Voilà comment le parlement d’un pays ayant une mémoire pas si lointaine de l’autoritarisme, dont les élites politiques ont encore des liens dans le mouvement de Solidarité (Solidarnosc) a voté pour mettre un terme à la séparation des pouvoirs. Le parti Droit et Justice [Prawo i Sprawiedliwosc, PiS; fondé en juin 2001 par Jaroslaw Aleksander Kaczynski et Lech Aleksander Kaczynski, décédé en avril 2010 et président de la République de Pologne entre décembre 2005 et avril 2010, à qui succéda Andrzej Sebastian Duda] avait saisi le pouvoir en s’engageant à faire en sorte que «[les gens ordinaires] obtiennent la justice qu’ils méritent» et de «retirer des apparatchiks post-communistes» des tribunaux.
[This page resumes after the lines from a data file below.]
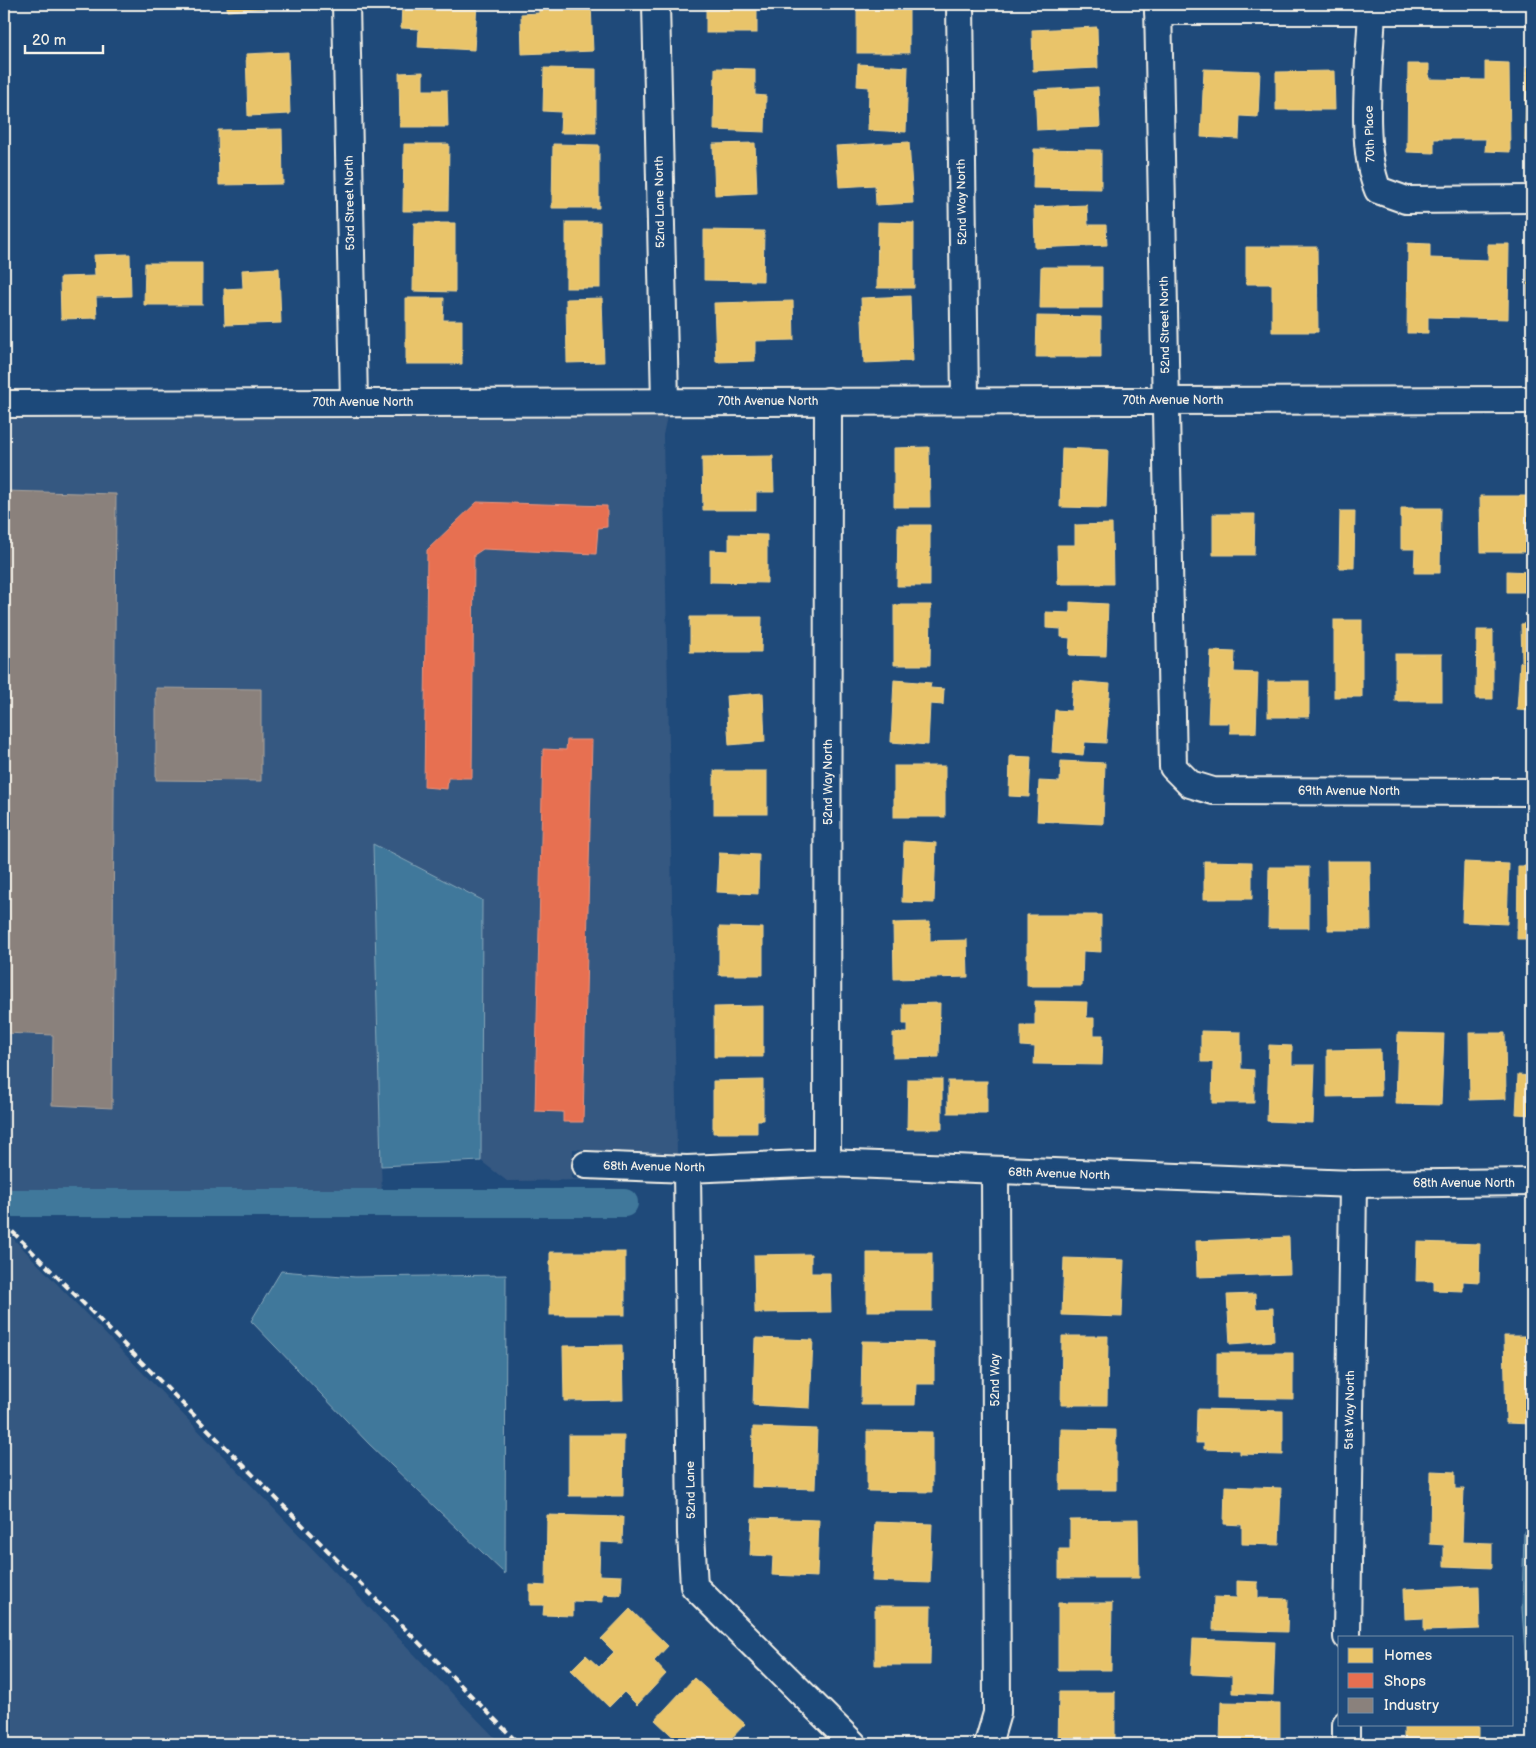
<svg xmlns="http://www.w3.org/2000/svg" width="1536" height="1748" font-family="'Balsamiq Sans',sans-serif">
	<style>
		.built { fill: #365881 }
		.water { fill: #40789b; stroke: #88a8ba }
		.homes { fill: #e9c46a; stroke: #ecd290 }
		.shops { fill: #e76f51; stroke: #eb967e }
		.industry { fill: #8a817c; stroke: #aaa39c }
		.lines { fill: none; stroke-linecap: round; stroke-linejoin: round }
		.canal { stroke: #40789b; stroke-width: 28 }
		.minor-casing { stroke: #f4f1e8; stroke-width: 30 }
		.minor { stroke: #1f4a7a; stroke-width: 26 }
		.rail { stroke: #f4f1e8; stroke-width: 4; stroke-dasharray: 8 4; stroke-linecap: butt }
		.labels { text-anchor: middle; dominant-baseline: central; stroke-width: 5; stroke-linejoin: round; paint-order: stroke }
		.street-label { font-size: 12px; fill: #f4f1e8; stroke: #1f4a7a }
	</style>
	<rect width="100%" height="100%" fill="#1f4a7a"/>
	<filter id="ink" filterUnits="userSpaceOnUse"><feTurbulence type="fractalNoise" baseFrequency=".02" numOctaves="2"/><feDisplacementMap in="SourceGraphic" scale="10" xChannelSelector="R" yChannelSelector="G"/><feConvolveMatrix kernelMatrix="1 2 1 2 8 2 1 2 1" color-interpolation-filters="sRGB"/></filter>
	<g filter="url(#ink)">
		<g class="built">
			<path d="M 667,416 L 663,435 L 677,1154 L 573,1149 L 572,1179 L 590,1180 L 507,1181 L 481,1161 L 482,900 L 373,844 L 382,1199 L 4,1197 L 4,419 Z"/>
			<path d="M 4,1229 L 440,1681 L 501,1744 L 4,1744 Z"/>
		</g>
		<g class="water">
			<path d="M 373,844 L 482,900 L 481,1161 L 381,1166 Z"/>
			<path d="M 281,1271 L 355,1277 L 506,1275 L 505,1574 L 369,1444 L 251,1321 Z"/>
			<path d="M 1532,1514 L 1532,1720 L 1527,1685 L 1522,1608 L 1524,1532 Z"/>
		</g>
		<g class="homes">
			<path d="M 227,4 L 278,4 L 279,7 L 227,11 Z"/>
			<path d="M 402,4 L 477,4 L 474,50 L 418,47 L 419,29 L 401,28 Z"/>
			<path d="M 538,4 L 591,4 L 593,51 L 522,54 L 521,14 L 539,13 Z"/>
			<rect x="706" y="4" width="51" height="29"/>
			<rect x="857" y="4" width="52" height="49"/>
			<path d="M 1097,27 L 1098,68 L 1033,71 L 1032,30 Z"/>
			<path d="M 288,52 L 290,114 L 248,116 L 246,54 Z"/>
			<path d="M 1485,62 L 1509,63 L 1510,152 L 1485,151 L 1486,139 L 1434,139 L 1434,153 L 1407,152 L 1408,64 L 1429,64 L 1429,79 L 1485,80 Z"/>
			<path d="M 858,64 L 908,67 L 906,132 L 868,130 L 869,87 L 857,86 Z"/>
			<path d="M 1526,66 L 1532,66 L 1532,141 L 1525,141 Z"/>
			<path d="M 544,68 L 596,69 L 596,133 L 560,133 L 561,112 L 543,111 Z"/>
			<path d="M 715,68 L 755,69 L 755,95 L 766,96 L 765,132 L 714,130 Z"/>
			<path d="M 1204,69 L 1260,71 L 1258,117 L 1240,116 L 1239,139 L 1201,137 Z"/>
			<path d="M 1334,71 L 1335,110 L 1276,110 L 1276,72 Z"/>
			<path d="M 423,72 L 423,90 L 447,90 L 448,127 L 400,127 L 399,73 Z"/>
			<path d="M 1098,87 L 1100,127 L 1037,130 L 1035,90 Z"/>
			<path d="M 282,129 L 283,184 L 219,185 L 218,130 Z"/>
			<path d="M 909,142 L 913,203 L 876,205 L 875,185 L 839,187 L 836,146 Z"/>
			<path d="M 755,143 L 757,193 L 715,195 L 713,144 Z"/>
			<path d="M 404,144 L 449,144 L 448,211 L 403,211 Z"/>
			<path d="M 553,144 L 599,145 L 599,208 L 552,208 Z"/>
			<path d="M 1034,149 L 1101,150 L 1101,189 L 1033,188 Z"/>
			<path d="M 1087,205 L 1088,225 L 1106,225 L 1107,245 L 1035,248 L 1034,207 Z"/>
			<rect x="566" y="222" width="34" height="66"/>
			<path d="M 878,222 L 914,223 L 914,288 L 877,288 Z"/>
			<path d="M 414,223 L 455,223 L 455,292 L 413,291 Z"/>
			<path d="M 704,230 L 764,231 L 763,281 L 704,280 Z"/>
			<path d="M 1408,243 L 1430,244 L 1430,258 L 1488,260 L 1488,244 L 1509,244 L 1508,319 L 1428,317 L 1428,333 L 1407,333 Z"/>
			<path d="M 1246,247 L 1317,247 L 1318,332 L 1272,332 L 1272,284 L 1246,284 Z"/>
			<path d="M 130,254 L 131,296 L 96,297 L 97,318 L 61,319 L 60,277 L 95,276 L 94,255 Z"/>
			<rect x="1528" y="257" width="4" height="73"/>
			<path d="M 145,263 L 202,263 L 202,305 L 144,305 Z"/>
			<path d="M 1041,267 L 1102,267 L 1102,308 L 1040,308 Z"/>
			<path d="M 279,268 L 281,323 L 225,325 L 224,289 L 243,288 L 242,270 Z"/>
			<path d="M 910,296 L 912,361 L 864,363 L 861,298 Z"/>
			<path d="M 406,298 L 444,298 L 443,320 L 462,320 L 462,364 L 406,364 Z"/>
			<path d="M 602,298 L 604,362 L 567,363 L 566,299 Z"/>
			<path d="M 793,301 L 794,340 L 755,341 L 755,361 L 716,362 L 714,303 Z"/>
			<path d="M 1037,316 L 1101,317 L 1101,357 L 1036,357 Z"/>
			<path d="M 929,447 L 930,507 L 894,507 L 894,448 Z"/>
			<path d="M 1062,448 L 1108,450 L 1106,508 L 1060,507 Z"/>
			<path d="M 773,456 L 774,492 L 756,492 L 756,510 L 703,510 L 702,457 Z"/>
			<path d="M 1480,496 L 1532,496 L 1532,552 L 1481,552 Z"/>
			<path d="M 1401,508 L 1441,508 L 1440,573 L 1414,573 L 1415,549 L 1401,549 Z"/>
			<path d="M 1340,511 L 1355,511 L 1354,568 L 1339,568 Z"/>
			<path d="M 1213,514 L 1255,514 L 1254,555 L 1213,555 Z"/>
			<path d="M 1112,524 L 1113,584 L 1058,584 L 1057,545 L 1075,545 L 1075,525 Z"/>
			<path d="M 898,525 L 930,525 L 930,586 L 897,586 Z"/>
			<path d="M 729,534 L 767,535 L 767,583 L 710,582 L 710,550 L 729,551 Z"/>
			<path d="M 1507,571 L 1532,572 L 1532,592 L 1507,592 Z"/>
			<path d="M 1070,602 L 1108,604 L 1106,656 L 1069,655 L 1070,638 L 1061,637 L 1061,629 L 1046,628 L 1046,612 L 1070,613 Z"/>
			<path d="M 894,605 L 931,605 L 930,665 L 894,665 Z"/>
			<path d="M 690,617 L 762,617 L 761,652 L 690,652 Z"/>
			<rect x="1334" y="620" width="28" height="77"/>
			<path d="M 1532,623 L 1532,661 L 1522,661 L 1521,624 Z"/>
			<path d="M 1477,630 L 1493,630 L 1493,699 L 1476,699 Z"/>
			<path d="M 1211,651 L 1235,652 L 1234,672 L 1258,673 L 1256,733 L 1230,733 L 1230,723 L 1208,723 Z"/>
			<rect x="1395" y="654" width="47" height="47"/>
			<path d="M 1520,662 L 1532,662 L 1532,711 L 1517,710 Z"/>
			<path d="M 894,680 L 931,683 L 930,688 L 944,689 L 943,705 L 930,704 L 928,745 L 891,742 Z"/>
			<path d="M 1073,681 L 1110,684 L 1106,743 L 1085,742 L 1083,755 L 1052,752 L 1055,710 L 1071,711 Z"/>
			<rect x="1268" y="681" width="41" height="36"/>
			<path d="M 763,693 L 765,742 L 729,745 L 726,696 Z"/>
			<path d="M 1010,756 L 1031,757 L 1029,797 L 1009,796 Z"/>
			<path d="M 1061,761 L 1105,763 L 1103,824 L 1037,821 L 1039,781 L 1060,782 Z"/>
			<rect x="894" y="766" width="51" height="51"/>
			<rect x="714" y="771" width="53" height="43"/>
			<path d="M 904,841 L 936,843 L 934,903 L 902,902 Z"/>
			<path d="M 719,853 L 759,855 L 758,894 L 717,892 Z"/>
			<path d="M 1204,861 L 1252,862 L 1252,899 L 1204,899 Z"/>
			<path d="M 1327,861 L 1370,861 L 1371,930 L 1328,930 Z"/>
			<path d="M 1464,862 L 1509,864 L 1507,924 L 1462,922 Z"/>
			<path d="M 1518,866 L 1532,866 L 1532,939 L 1517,939 Z"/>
			<path d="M 1269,867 L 1309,867 L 1309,928 L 1268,928 Z"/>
			<path d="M 1027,915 L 1101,915 L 1101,952 L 1083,951 L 1082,986 L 1027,986 Z"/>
			<path d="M 930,922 L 930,941 L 967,940 L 968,977 L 894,979 L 893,923 Z"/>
			<path d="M 719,927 L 763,928 L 763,975 L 719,975 Z"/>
			<path d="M 1035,1001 L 1087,1002 L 1086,1018 L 1094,1018 L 1094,1035 L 1103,1035 L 1102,1065 L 1034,1064 L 1035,1047 L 1021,1046 L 1021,1026 L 1035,1026 Z"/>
			<path d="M 940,1003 L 939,1057 L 893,1058 L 893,1033 L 908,1033 L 908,1024 L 903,1024 L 903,1004 Z"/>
			<path d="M 763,1006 L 763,1057 L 714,1057 L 714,1007 Z"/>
			<path d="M 1201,1031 L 1241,1032 L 1241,1069 L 1254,1070 L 1254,1103 L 1212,1103 L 1213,1062 L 1201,1062 Z"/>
			<path d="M 1398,1033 L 1444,1034 L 1441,1105 L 1396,1104 Z"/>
			<path d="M 1469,1033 L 1505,1033 L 1506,1099 L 1470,1100 Z"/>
			<path d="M 1269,1045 L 1292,1046 L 1292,1065 L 1315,1065 L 1313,1123 L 1267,1121 Z"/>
			<path d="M 1380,1049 L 1381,1096 L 1327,1097 L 1327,1050 Z"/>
			<path d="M 1518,1075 L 1532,1076 L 1532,1115 L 1516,1114 Z"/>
			<path d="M 908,1079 L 942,1079 L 942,1129 L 907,1129 Z"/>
			<path d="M 763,1080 L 763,1120 L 757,1120 L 757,1133 L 713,1133 L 713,1081 Z"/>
			<rect x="948" y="1081" width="39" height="32"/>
			<path d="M 1289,1237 L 1290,1274 L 1197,1277 L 1196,1241 Z"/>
			<path d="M 1417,1242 L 1480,1244 L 1479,1282 L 1463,1281 L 1463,1291 L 1434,1290 L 1434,1281 L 1416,1281 Z"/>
			<rect x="550" y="1252" width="75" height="63"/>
			<rect x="867" y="1253" width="65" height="58"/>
			<path d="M 811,1254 L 811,1273 L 830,1273 L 831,1312 L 755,1313 L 754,1255 Z"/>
			<path d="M 1064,1258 L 1124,1260 L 1122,1317 L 1062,1315 Z"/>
			<path d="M 1255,1294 L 1256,1309 L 1273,1308 L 1274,1341 L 1230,1344 L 1227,1295 Z"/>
			<path d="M 1062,1336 L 1108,1336 L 1107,1405 L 1061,1405 Z"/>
			<path d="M 1504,1336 L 1532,1336 L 1532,1424 L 1506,1423 Z"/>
			<path d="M 755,1338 L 813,1340 L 810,1408 L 753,1405 Z"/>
			<path d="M 862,1341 L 934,1342 L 934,1384 L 916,1384 L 915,1405 L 861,1405 Z"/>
			<path d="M 622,1345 L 623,1400 L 564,1401 L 563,1346 Z"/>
			<path d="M 1217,1353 L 1293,1353 L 1293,1399 L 1217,1398 Z"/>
			<path d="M 1197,1409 L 1283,1411 L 1283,1455 L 1240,1454 L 1240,1450 L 1204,1449 L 1204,1443 L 1196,1443 Z"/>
			<path d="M 753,1427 L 817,1429 L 815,1489 L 752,1487 Z"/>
			<path d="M 1061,1429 L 1116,1430 L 1116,1490 L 1060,1490 Z"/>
			<path d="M 867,1431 L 932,1432 L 932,1492 L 867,1491 Z"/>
			<path d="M 569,1435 L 624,1435 L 623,1496 L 569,1496 Z"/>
			<path d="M 1431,1471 L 1455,1472 L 1455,1489 L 1464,1489 L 1462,1542 L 1492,1543 L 1492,1568 L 1444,1566 L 1444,1545 L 1430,1544 Z"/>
			<path d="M 1225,1486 L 1281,1488 L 1279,1545 L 1242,1544 L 1242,1525 L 1224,1524 Z"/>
			<path d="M 547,1515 L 623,1517 L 622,1543 L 600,1542 L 599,1575 L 622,1576 L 621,1595 L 603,1594 L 603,1602 L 573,1601 L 573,1616 L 543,1615 L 544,1605 L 530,1605 L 530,1585 L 546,1586 Z"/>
			<path d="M 752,1518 L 819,1520 L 817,1577 L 772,1575 L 773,1556 L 750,1555 Z"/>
			<path d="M 1138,1519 L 1139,1578 L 1059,1578 L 1059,1549 L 1070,1549 L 1070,1520 Z"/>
			<path d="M 875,1522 L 932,1524 L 930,1583 L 872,1581 Z"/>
			<path d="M 1237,1581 L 1258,1582 L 1258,1598 L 1288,1599 L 1287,1632 L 1213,1630 L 1214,1597 L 1237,1598 Z"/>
			<path d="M 1479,1586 L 1480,1629 L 1424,1631 L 1424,1618 L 1405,1619 L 1404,1589 Z"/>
			<path d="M 1058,1603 L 1112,1603 L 1111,1670 L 1058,1670 Z"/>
			<path d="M 875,1606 L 931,1606 L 930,1665 L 875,1665 Z"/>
			<path d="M 630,1609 L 668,1646 L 654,1661 L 666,1674 L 637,1705 L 624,1692 L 609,1707 L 571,1670 L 586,1655 L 599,1667 L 614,1652 L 601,1639 Z"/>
			<path d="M 1193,1639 L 1275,1642 L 1273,1695 L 1232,1693 L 1232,1676 L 1191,1674 Z"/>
			<path d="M 694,1678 L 745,1724 L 726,1744 L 681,1744 L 655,1720 Z"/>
			<path d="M 1059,1692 L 1115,1692 L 1115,1744 L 1058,1744 Z"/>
			<path d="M 1221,1702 L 1280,1703 L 1280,1744 L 1220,1744 Z"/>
			<rect x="1404" y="1724" width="75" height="20"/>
		</g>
		<g class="shops">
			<path d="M 477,502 L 607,506 L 607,527 L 598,528 L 596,554 L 483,549 L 474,555 L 472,778 L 448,778 L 447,789 L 424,787 L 427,550 Z"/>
			<path d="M 567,740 L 592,740 L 583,1122 L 563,1122 L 563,1112 L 535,1111 L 543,749 L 566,750 Z"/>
		</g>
		<g class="industry">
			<path d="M 4,491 L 116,494 L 112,1108 L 52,1105 L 53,1035 L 4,1033 Z"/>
			<path d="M 156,688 L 261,689 L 261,781 L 156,780 Z"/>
			<path d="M 4,1626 L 5,1626 L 6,1679 L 4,1679 Z"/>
		</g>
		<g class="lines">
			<path class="canal" d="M 4,1203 L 624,1203"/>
			<defs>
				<g id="minor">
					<path d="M 346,4 L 354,402"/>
					<path d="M 656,4 L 665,401"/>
					<path d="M 960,4 L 965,400"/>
					<path d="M 1158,4 L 1173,767 L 1190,784 L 1213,791 L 1532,792"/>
					<path d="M 1158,11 L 1532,11"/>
					<path d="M 1372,11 C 1370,61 1359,146 1378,190 L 1406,200 L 1532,199"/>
					<path d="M 4,404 L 1532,400"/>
					<path d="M 827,1163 L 828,401"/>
					<path d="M 586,1165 L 687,1169 L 827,1163 L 1353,1184 L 1532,1182"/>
					<path d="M 687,1169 L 691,1534 L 694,1586 L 853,1744"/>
					<path d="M 1347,1637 L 1353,1184"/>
					<path d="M 988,1744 L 997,1713 L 995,1171"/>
					<path d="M 1346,1744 L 1346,1724"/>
				</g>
			</defs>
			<use href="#minor" class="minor-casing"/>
			<use href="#minor" class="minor"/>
			<path class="rail" d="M 4,1223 L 519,1744"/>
		</g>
	</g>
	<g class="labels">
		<g class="street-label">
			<text transform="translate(1370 134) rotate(-92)">70th Place</text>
			<text transform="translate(660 202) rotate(-91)">52nd Lane North</text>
			<text transform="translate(962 202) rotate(-91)">52nd Way North</text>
			<text transform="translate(350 203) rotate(-91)">53rd Street North</text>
			<text transform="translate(1165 325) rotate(-91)">52nd Street North</text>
			<text x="1173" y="400">70th Avenue North</text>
			<text x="768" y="401">70th Avenue North</text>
			<text x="363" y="402">70th Avenue North</text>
			<text transform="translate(828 782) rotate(-90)">52nd Way North</text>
			<text x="1349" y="791">69th Avenue North</text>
			<text transform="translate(654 1167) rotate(1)">68th Avenue North</text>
			<text transform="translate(1059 1174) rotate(2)">68th Avenue North</text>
			<text x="1464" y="1183">68th Avenue North</text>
			<text transform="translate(995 1380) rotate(-90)">52nd Way</text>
			<text transform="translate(1350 1410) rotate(-89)">51st Way North</text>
			<text transform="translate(691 1490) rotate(-91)">52nd Lane</text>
		</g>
	</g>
	<rect width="1536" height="1748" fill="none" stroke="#1f4a7a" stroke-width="20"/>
	<rect x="10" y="10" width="1516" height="1728" fill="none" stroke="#f4f1e8" stroke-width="2" filter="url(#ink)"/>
	<rect x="1338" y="1636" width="175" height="90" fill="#1f4a7a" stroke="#748da6"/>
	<rect x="1348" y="1648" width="25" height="15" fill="#e9c46a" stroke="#748da6"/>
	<text x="1384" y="1660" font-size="15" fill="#f4f1e8">Homes</text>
	<rect x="1348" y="1673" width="25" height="15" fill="#e76f51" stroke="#748da6"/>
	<text x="1384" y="1686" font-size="15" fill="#f4f1e8">Shops</text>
	<rect x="1348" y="1698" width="25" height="15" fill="#8a817c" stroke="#748da6"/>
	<text x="1384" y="1710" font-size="15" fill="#f4f1e8">Industry</text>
	<path d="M25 45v8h78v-8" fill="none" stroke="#f4f1e8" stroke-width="2.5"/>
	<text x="32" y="45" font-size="15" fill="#f4f1e8" stroke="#1f4a7a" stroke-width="4" paint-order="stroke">20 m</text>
</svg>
Cela n’avait évidemment pas beaucoup de liens avec la réalité: la branche judiciaire a subi un changement générationnel radical depuis 1989. Néanmoins chacune des trois lois proposées par le gouvernement augmentait les pouvoirs du ministre de la Justice, qui, dans la structure légale actuelle, est également le procureur général. Le gouvernement essayait de renvoyer les principaux juges du pays, en proposant que leurs successeurs soient directement nommés par le procureur général. Bref, si ces lois avaient été appliquées, cela aurait accordé au gouvernement le contrôle sur le système judiciaire.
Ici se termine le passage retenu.